Pékin et le Covid mettent la rentabilité d'Alibaba à rude épreuve
Jeudi noir: le géant chinois du e-commerce Alibaba a annoncé un repli de près de 60% de son bénéfice net en 2021 et de lourdes pertes trimestrielles, sur fond de ralentissement économique et de durcissement réglementaire visant la tech.
Depuis fin 2020, les autorités se montrent intransigeantes contre certaines pratiques des géants du numérique, auparavant largement tolérées, en matière de collecte de données personnelles et de concurrence.
Pékin a ainsi multiplié les coups contre les puissantes entreprises de l'internet, empêchées de lever de l'argent à l'international ou mises à l'amende pour abus de position dominante.
Ces mesures ont fait perdre au secteur des milliards de dollars de capitalisation boursière.
Longtemps considéré en Chine comme un modèle de réussite, Alibaba avait été le premier à subir la vindicte des pouvoirs publics.
L'économie du pays est par ailleurs minée par les restrictions anti-Covid, avec une consommation au plus bas depuis deux ans et un chômage proche du record absolu, ce qui par ricochet pénalise les entreprises de commerce en ligne.
Dans ce contexte, Alibaba a fait état jeudi d'un repli important de son bénéfice l'an dernier.
Il s'élève à 61,9 milliards de yuans (8,6 milliards d'euros), contre 150,3 milliards de yuans un an plus tôt - soit une baisse de 59%.
Au dernier trimestre de son exercice décalé, le groupe accuse par ailleurs quelque 2,3 milliards d'euros de pertes, qu'il met sur le compte du "regain épidémique en Chine, en particulier à Shanghai".
- Sous pression -
La Chine affronte depuis plusieurs mois un regain épidémique qui touche à des degrés divers plusieurs endroits du pays.
En vertu de la stratégie sanitaire zéro Covid, plusieurs villes ont été confinées, notamment la capitale économique Shanghai, ce qui pénalise la production et la consommation.
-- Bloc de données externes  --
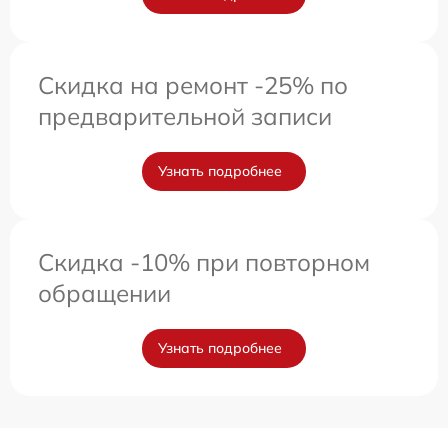
Скидка на ремонт -25% по
предварительной записи
Узнать подробнее
Скидка -10% при повторном
обращении
Узнать подробнее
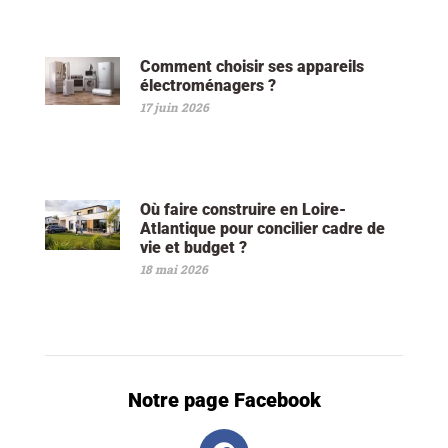
Comment choisir ses appareils
électroménagers ?
17 juin 2026
Où faire construire en Loire-
Atlantique pour concilier cadre de
vie et budget ?
18 mai 2026
Notre page Facebook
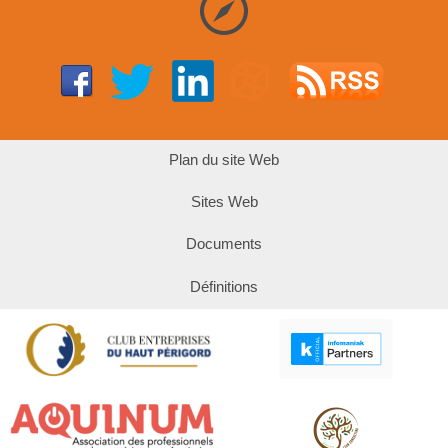
Plan du site Web
Sites Web
Documents
Définitions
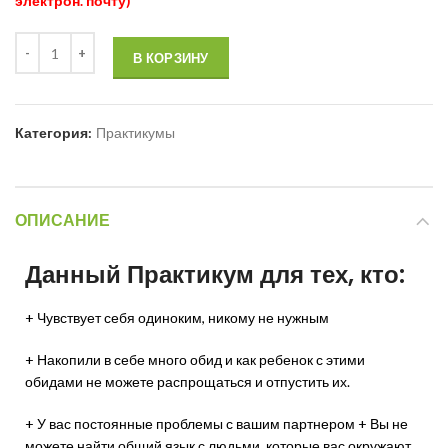
электрон. почту)
В КОРЗИНУ
Категория:
Практикумы
ОПИСАНИЕ
Данный Практикум для тех, кто:
+ Чувствует себя одиноким, никому не нужным
+ Накопили в себе много обид и как ребенок с этими
обидами не можете распрощаться и отпустить их.
+ У вас постоянные проблемы с вашим партнером + Вы не
можете найти общий язык с людьми, которые вас окружают.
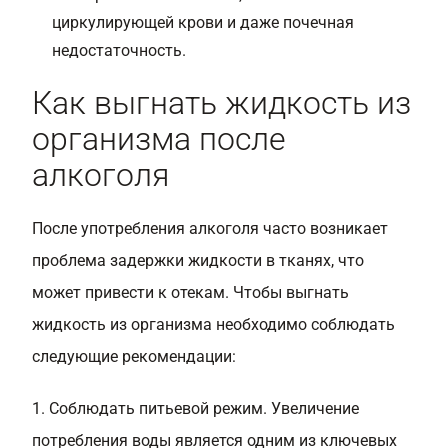
циркулирующей крови и даже почечная
недостаточность.
Как выгнать жидкость из
организма после
алкоголя
После употребления алкоголя часто возникает
проблема задержки жидкости в тканях, что
может привести к отекам. Чтобы выгнать
жидкость из организма необходимо соблюдать
следующие рекомендации:
1. Соблюдать питьевой режим. Увеличение
потребления воды является одним из ключевых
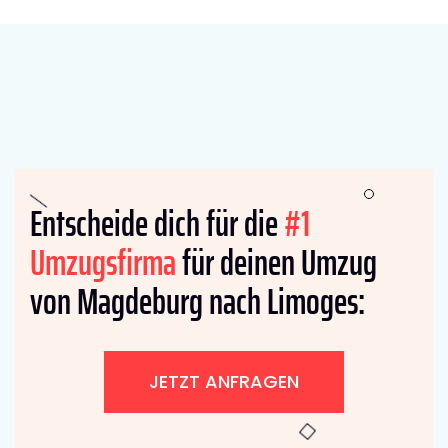
Entscheide dich für die
#1
Umzugsfirma
für deinen Umzug
von Magdeburg nach Limoges:
JETZT ANFRAGEN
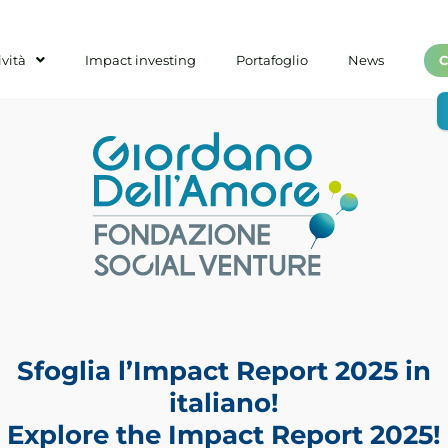
ività
Impact investing
Portafoglio
News
C
ive per l'apicoltura ur
Sfoglia l’Impact Report 2025 in
italiano!
Explore the Impact Report 2025!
La faiblesse des dépenses des ménages pèse lourdement sur les entreprises de commerce en ligne, habituées jusque-là à une croissance exponentielle avec la banalisation des achats sur internet.
Alibaba s'est dit incapable de fixer des objectifs pour 2022 "compte tenu des risques et des incertitudes liées au Covid-19".
Le groupe, longtemps pionnier du commerce en ligne, fait face ces dernières années à une concurrence de plus en plus agressive, notamment des sites Pinduoduo et JD.com.
Egalement présent dans la finance, Alibaba est aussi sous pression dans ce secteur.
Fin 2020, les régulateurs ont ainsi fait capoter la gigantesque introduction en Bourse de sa filiale Ant Group.
La firme, qui se voyait lever 34 milliards de dollars à Hong Kong et Shanghai, en avait été empêchée in extremis par les autorités, inquiètes de potentiels risques financiers.
Dans la foulée, Jack Ma avait disparu des radars pendant deux mois et demi, un silence qui avait alors suscité de nombreuses interrogations notamment d'ordre politique.
Aujourd'hui, la nervosité reste vive.
- Morosité 2.0 -
Lorsqu'au début du mois la télévision publique CCTV a annoncé l'arrestation à Hangzhou, d'un certain "M. Ma" au nom de la sécurité nationale, l'action Alibaba a dévissé.
CCTV a dû préciser que la personne en question n'était pas Jack Ma mais un homonyme, pour rassurer les marchés.
Selon l'agence Bloomberg, cette mésaventure a suffi pour brièvement faire perdre à Alibaba 26 milliards de dollars de capitalisation boursière.
Les mauvaises performances d'Alibaba sont loin d'être un cas isolé en Chine dans le monde de la tech.
Plus tôt jeudi, le moteur de recherche Baidu a annoncé quelque 120 millions d'euros de pertes au premier trimestre.
Déjà la semaine dernière, Tencent avait dévoilé un chiffre d'affaires trimestriel en quasi-stagnation sur un an.
C'est la première fois depuis 2004 que le géant chinois de l'internet et des jeux vidéo enregistre une croissance atone.
Selon le média chinois d'information économique Caixin, Tencent s'apprête à licencier 10% de ses effectifs.
Menacé par une chute de l'activité en Chine d'un moteur de l'économie, le pouvoir a reçu la semaine dernière plusieurs patrons de la tech, suscitant l'espoir d'un rabibochage avec ce secteur sous pression depuis des mois.